Barenboim y el canciller melómano
Que el arte es el primer lujo del que una sociedad prescinde en tiempos de crisis, es una divisa de la realidad. Tanto como el hecho de que, en esas transiciones, la esencia y los valores de los líderes de esa sociedad se ponen de manifiesto mejor que nunca. He aquí la anécdota de una dupla extraordinaria: Daniel Barenboim y Hans-Dietrich Genscher.
Barenboim, el músico. Genscher, el político, el diplomático, el estadista de envergadura mundial, uno de los cancilleres más brillantes y exitosos del pasado siglo, ministro de relaciones exteriores de Alemania por casi dos décadas y tal como la historia lo recuerda en su homenaje más justo, “el arquitecto de la Reunificación alemana”, hombre de templanza y gran cultura que a su imponente dimensión política, le sumaba (al igual que otros compatriotas suyos: Angela Merkel y Helmut Schmidt, ambos cancilleres federales, melómana wagneriana la primera y consumado pianista el segundo), una pasión profunda por las expresiones más elevadas de la música.
Juntos, Barenboim y Genscher, colosos de la cultura y la política, fundaron la asociación de amigos y mecenas de la Staatsoper Unter den Linden –la Ópera bajo los tilos–, entidad que tuve el honor de integrar y a cuyas reuniones pude asistir durante algunos años, bajo la consigna de “promover el desarrollo artístico y contribuir al entendimiento internacional”. Barenboim, como el admirable director musical de ese glorioso teatro y Genscher, como el presidente de la sociedad promotora, crearon una alianza que suscitó la atención internacional que el carisma de ambos despertaba, una simpatía decisiva a la hora de defender la institución frente a los embates recurrentes de la política y la economía, batalla en la cual el arte –primer lujo que se descarta, aunque no en este caso–, suele ser el perdedor.
Con la caída del Muro de Berlín y la consecuente reunificación de Alemania, quedó corrido el telón de un escenario completamente nuevo, inédito y desconocido para cualquier metrópolis: la repentina duplicación o triplicación de organismos de la cultura de primerísimo nivel con cuerpos estables subvencionados por un Estado excedido.
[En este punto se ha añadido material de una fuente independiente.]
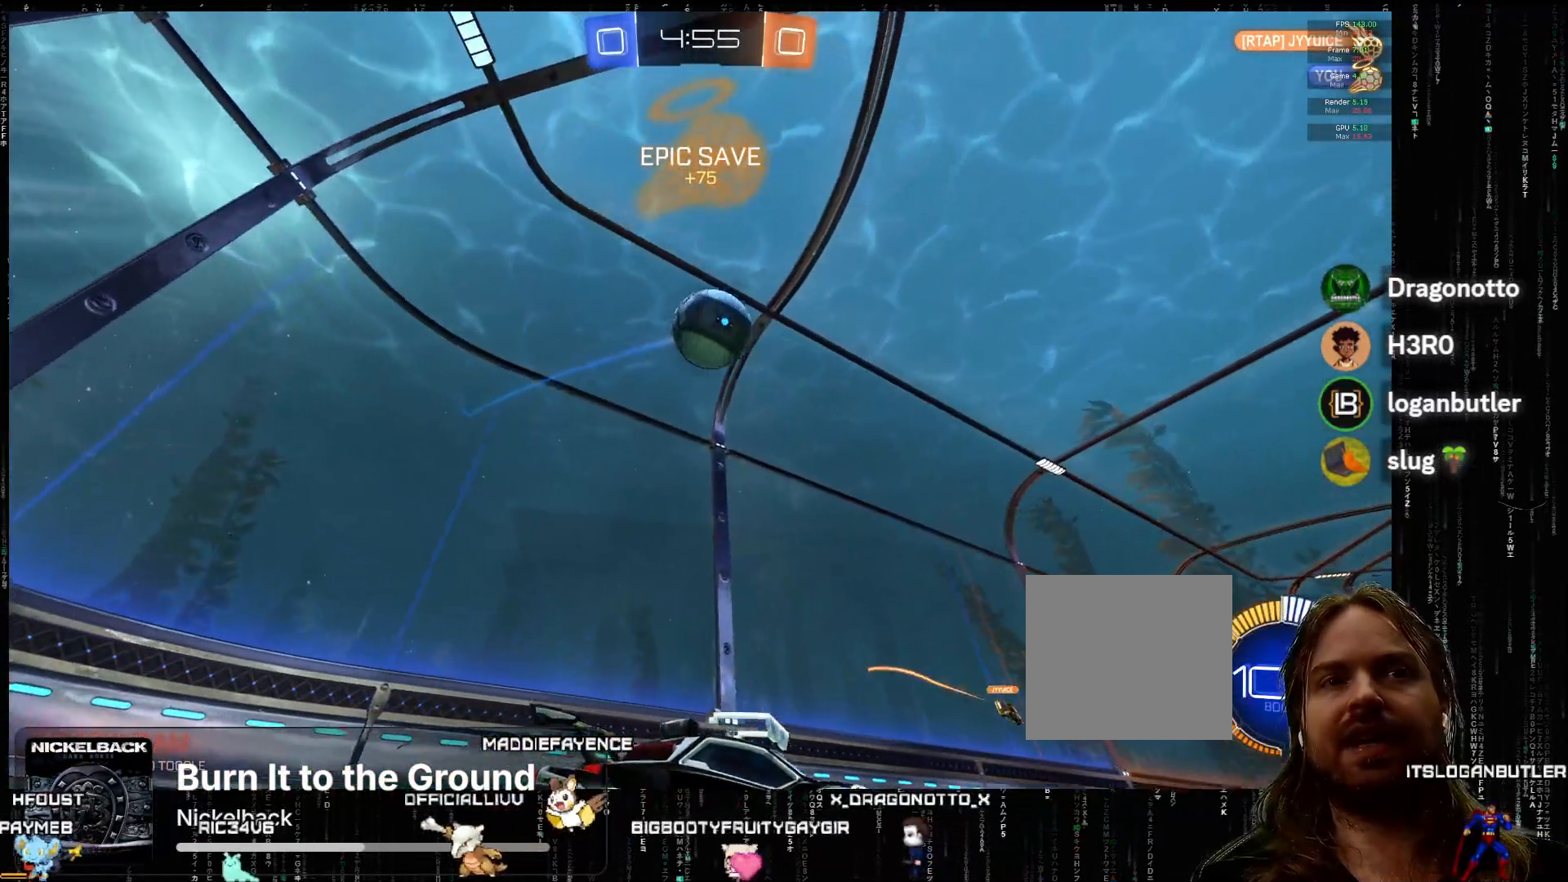
{"buttons": ["A", "L2", "R2"], "left_stick": "up-right", "events": [[17, "X", "down"], [17, "left_stick", "down-left"], [183, "R2", "down"], [200, "L2", "down"], [217, "left_stick", "down-right"], [250, "A", "down"], [250, "X", "up"], [333, "left_stick", "right"], [400, "L2", "up"], [433, "left_stick", "up-right"], [500, "L2", "down"]]}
Lo más complejo y costoso del panorama eran los teatros líricos (entre ellos la Staatsoper al frente de la cual el genial argentino había sido nombrado allá por 1992), cada uno con su herencia de historia, público, repertorio e identidad inconfundibles.
De modo que, siguiendo el espíritu de la época –trabajar a favor de la unidad “West-Ost”, del reencuentro de las dos Alemanias, la Federal y la Democrática, la Occidental y la del Este, esa unidad ansiada que fue sueño y fundamento de la descomunal trayectoria de Genscher–, la autoridad política para la cultura propuso, en el año 2000, un plan de austeridad y reformas estructurales que entre otros aspectos implicaba no tanto una pelea por los fondos sino por el futuro y la identidad en la (frustrada) fusión de las dos principales casas operísticas. “La destrucción de la moral” al entender de Barenboim.
Por todas menos por esa unidad había batallado durante décadas el canciller melómano, estandarte de las ideas liberales en plena Guerra Fría. Por la de esa Alemania que le dolía en un mapa dividido a la que dedicó vida y obra, y por la de la Unión Europea, una Europa sin fronteras que ayudó a consolidar a través de su fina diplomacia, la creación de un banco central y una zona de moneda única concretada con el lanzamiento del euro. Toda unificación que aspirara al ambicioso proyecto de un nuevo orden mundial, libre, próspero y pacífico. Todo, menos la desintegración de su amada Ópera, la casa de la leyenda de Fridericus Rex Apollini et musis inscripta en el frontispicio de su elegante fachada clásica, la del rey de Apolo, divinidad de la belleza, la poesía y las musas fundada por Federico el Grande hace casi 300 años. Porque hay líderes de otra naturaleza, porque no siempre triunfan la decadencia y la banalidad.